Though Ms. Schulberg did not choose the title “Nuremberg: Its Lesson for Today,” (it was the title of Stuart Schulberg’s original film) it has proved relevant yet. She writes, “I’d like to stress that I think Germany has learned the lessons of Nuremberg better than any other country in the world, including the U.S. Germany is now in the forefront of support for the International Criminal Court, while the U.S. is not even a member.”

The U.S. Ambassador for War Crimes Issues, Stephen Rapp, attended the U.S. premiere of “Nuremberg” in June and Ms. Schulberg sees this as a sign of positive changes within the Obama administration toward the ICC. She writes, “My hope is that ‘Nuremberg’ will help awaken American interest in the legacy court of Nuremberg, which really is the ICC, and want to become involved as world citizens and as a nation in supporting the international rule of law.”

Ms. Schulberg also believes that her father’s film contains a powerful anti-war message, one that she hopes contemporary audiences will learn from. She writes, “The first Nuremberg Trial is probably best known for creating the breakthrough indictment of ‘crimes against humanity’ (Count 4), which had never been prosecuted before. But Jackson was even more focused on the ‘crime of aggression’ (Count 1), the very act of starting war … My father chose to end ‘Nuremberg’ with Jackson’s words to this effect: ‘Let Nuremberg stand as warning to all who plan and wage aggressive war.’ Thus, I have come to see Nuremberg not only as a compelling film about the conduct of the trial — what some have called the greatest courtroom drama in history — but also as a powerful anti-war statement. I hope audiences take that anti-war statement to heart.”

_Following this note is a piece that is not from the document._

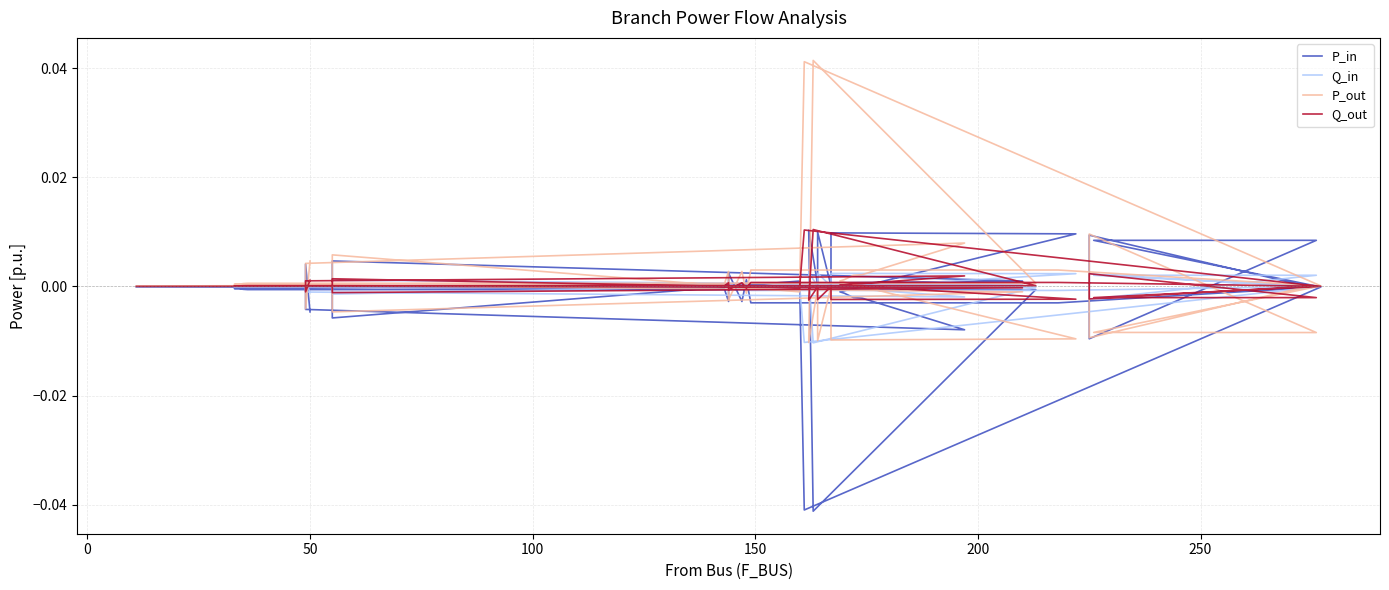

How many lines are shown in the chart?

4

“Nuremberg: Its Lesson for Today” will be screened tonight at Notre Dame in collaboration with Indiana University/Purdue University Fort Wayne, where the film will be presented Sept. 15.

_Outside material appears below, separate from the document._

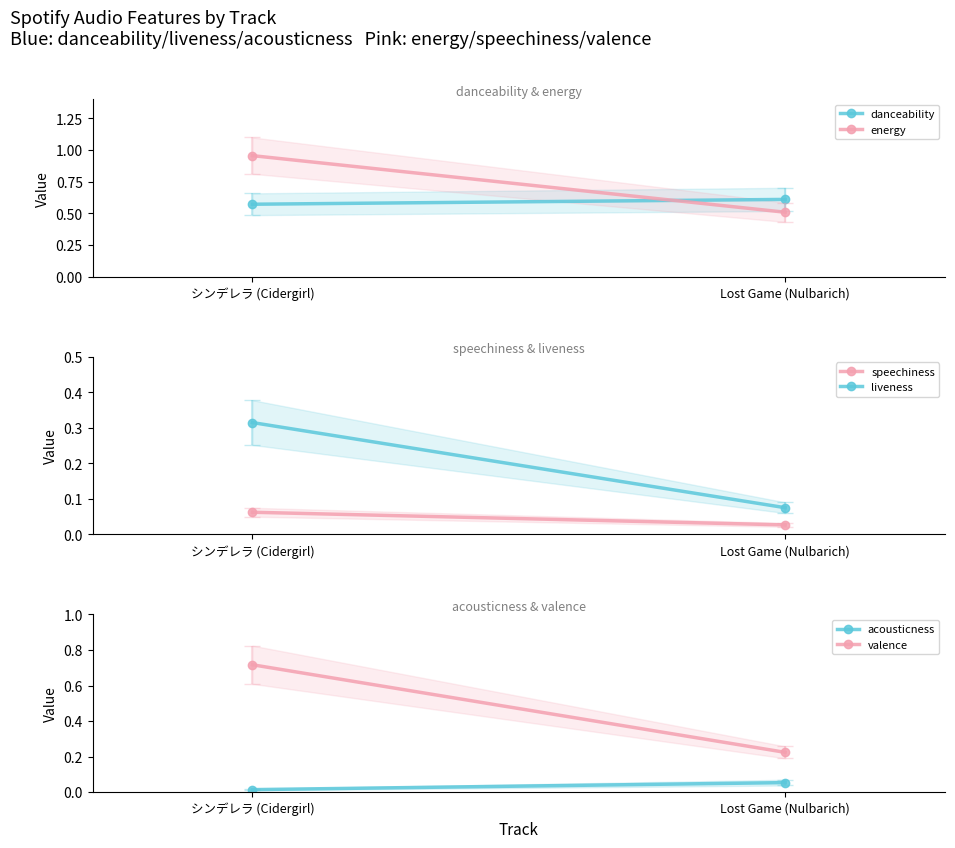

What position from the right is Lost Game (Nulbarich)?

1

Steven Carr, Director of the Advanced Holocaust Studies at IU/P Fort Wayne, writes, “Given the tenth anniversary of 9/11, this film is as powerful and as timely as ever. If there were ever a time to see a film about the importance of international human rights and learn in person from the daughter who went to the trouble to restore a film her father directed and that the American public should have seen but didn’t, the tenth anniversary of 9/11 should be it.”

The Notre Dame screening of “Nuremberg: Its Lesson for Today” will be held in the Browning Cinema at the DeBartolo Performing Arts Center tonight at 7:30 p.m. Sandra Schulberg will be present to screen her new restoration.